Sorry but I'm not seeing anyone on this board being particularly dogmatic about deregulation and its retention. The vast majority of people on this board are passionately pro public transport but this is a self selecting quorum; people on a public transport message board being pro public transport is hardly representative of the population. The argument of deregulation vs a regulated environment is a red herring - you can certainly make investment in public transport in a deregulated world as we saw in the 2000s whether that be via travel for particular elements of the population, Kickstart schemes, support for tendered services etc. However, I mentioned to you in 2012 (?) that the cuts to public expenditure were coming and that has come to pass. Of course, the government has done so rather covertly by cutting BSOG (placing the onus onto the farebox) and through cutting the grant to local authorities.
When you look at the patronage of bus services, there was a steady and consistent fall from the mid 1950s through to the 1980s and for a number of reasons such as the arrival of TV reducing evening travel to places like clubs and cinemas, the increasing affluence of the working class, the staff shortages of the 1960s/1970s that meant services were unreliable or cut back. Deregulation was a massive upheaval and yes, that earthquake had a massive impact on ridership. However, there is a clear correlation between the money provided to public transport and ridership - London spends a massive amount on supporting bus services but as TfL's grant is being cut, then services are also being cut and ridership is now falling. It's not the only reason as congestion is massively impacting service speed and reliability and there is the impact of high street footfall as in the rest of the country as shopping habits change.

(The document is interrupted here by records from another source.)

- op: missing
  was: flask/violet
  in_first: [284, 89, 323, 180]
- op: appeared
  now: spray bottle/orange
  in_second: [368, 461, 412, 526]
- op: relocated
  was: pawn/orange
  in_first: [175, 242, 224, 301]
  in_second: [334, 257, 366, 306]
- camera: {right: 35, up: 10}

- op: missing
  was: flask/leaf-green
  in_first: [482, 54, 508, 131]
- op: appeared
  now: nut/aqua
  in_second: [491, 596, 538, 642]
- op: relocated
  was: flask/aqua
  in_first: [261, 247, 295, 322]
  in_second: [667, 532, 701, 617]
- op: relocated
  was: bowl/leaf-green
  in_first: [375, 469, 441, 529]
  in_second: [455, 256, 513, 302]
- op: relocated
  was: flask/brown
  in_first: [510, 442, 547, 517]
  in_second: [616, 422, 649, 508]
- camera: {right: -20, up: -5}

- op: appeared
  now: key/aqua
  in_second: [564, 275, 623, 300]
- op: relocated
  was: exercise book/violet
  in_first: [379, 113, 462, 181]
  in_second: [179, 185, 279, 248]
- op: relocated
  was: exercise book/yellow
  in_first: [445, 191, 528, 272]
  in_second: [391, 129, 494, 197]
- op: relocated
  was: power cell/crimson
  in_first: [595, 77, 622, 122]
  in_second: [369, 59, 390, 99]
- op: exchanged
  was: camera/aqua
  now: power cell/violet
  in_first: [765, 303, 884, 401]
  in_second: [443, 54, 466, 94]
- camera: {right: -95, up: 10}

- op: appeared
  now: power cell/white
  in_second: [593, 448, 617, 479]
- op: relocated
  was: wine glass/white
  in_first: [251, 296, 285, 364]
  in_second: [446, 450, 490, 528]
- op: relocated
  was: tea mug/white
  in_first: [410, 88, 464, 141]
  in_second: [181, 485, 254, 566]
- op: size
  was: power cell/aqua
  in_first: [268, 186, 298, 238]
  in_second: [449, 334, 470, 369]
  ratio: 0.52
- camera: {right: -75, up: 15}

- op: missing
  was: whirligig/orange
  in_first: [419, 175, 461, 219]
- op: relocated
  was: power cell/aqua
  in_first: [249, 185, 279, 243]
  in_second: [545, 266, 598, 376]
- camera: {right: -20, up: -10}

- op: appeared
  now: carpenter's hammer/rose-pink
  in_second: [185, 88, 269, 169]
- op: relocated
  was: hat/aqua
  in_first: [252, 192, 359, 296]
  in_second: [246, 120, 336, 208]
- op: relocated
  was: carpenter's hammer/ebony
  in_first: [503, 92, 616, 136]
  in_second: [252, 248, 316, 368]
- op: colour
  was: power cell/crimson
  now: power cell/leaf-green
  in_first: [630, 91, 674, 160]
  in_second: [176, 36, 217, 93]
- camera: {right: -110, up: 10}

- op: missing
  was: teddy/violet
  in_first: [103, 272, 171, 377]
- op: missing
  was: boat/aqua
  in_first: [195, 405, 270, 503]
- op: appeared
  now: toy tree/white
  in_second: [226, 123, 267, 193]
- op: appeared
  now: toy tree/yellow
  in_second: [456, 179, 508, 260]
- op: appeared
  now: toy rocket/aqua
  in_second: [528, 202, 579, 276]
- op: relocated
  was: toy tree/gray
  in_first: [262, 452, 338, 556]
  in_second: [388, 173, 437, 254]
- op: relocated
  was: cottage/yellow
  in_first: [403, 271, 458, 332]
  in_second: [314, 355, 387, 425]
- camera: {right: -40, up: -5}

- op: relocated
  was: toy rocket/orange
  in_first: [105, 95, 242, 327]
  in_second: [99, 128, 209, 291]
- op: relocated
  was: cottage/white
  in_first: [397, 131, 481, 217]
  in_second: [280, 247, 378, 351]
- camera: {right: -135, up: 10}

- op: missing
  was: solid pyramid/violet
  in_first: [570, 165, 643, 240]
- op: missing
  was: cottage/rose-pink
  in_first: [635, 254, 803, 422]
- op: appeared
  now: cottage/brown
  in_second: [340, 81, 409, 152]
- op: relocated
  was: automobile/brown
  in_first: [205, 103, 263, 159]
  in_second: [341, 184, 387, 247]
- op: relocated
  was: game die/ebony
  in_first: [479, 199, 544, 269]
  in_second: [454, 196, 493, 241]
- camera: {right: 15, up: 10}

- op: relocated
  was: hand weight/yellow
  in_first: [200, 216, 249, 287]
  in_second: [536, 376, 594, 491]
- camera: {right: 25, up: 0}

We are drifting badly from the thread purpose here so in order not to incur the wrath, I'll try to get back onto topic
First or Arriva could potentially sell their bus operations but local authorities simply do not have the available funds to do much for public transport; they don't have enough for their statutory responsibilities rather than the nice to haves because of years of the austerity in funding public services that people believe was essential. So even were it not legally prohibited by the Bus Service Act 2017, they haven't got the funds to purchase First's Manchester operations.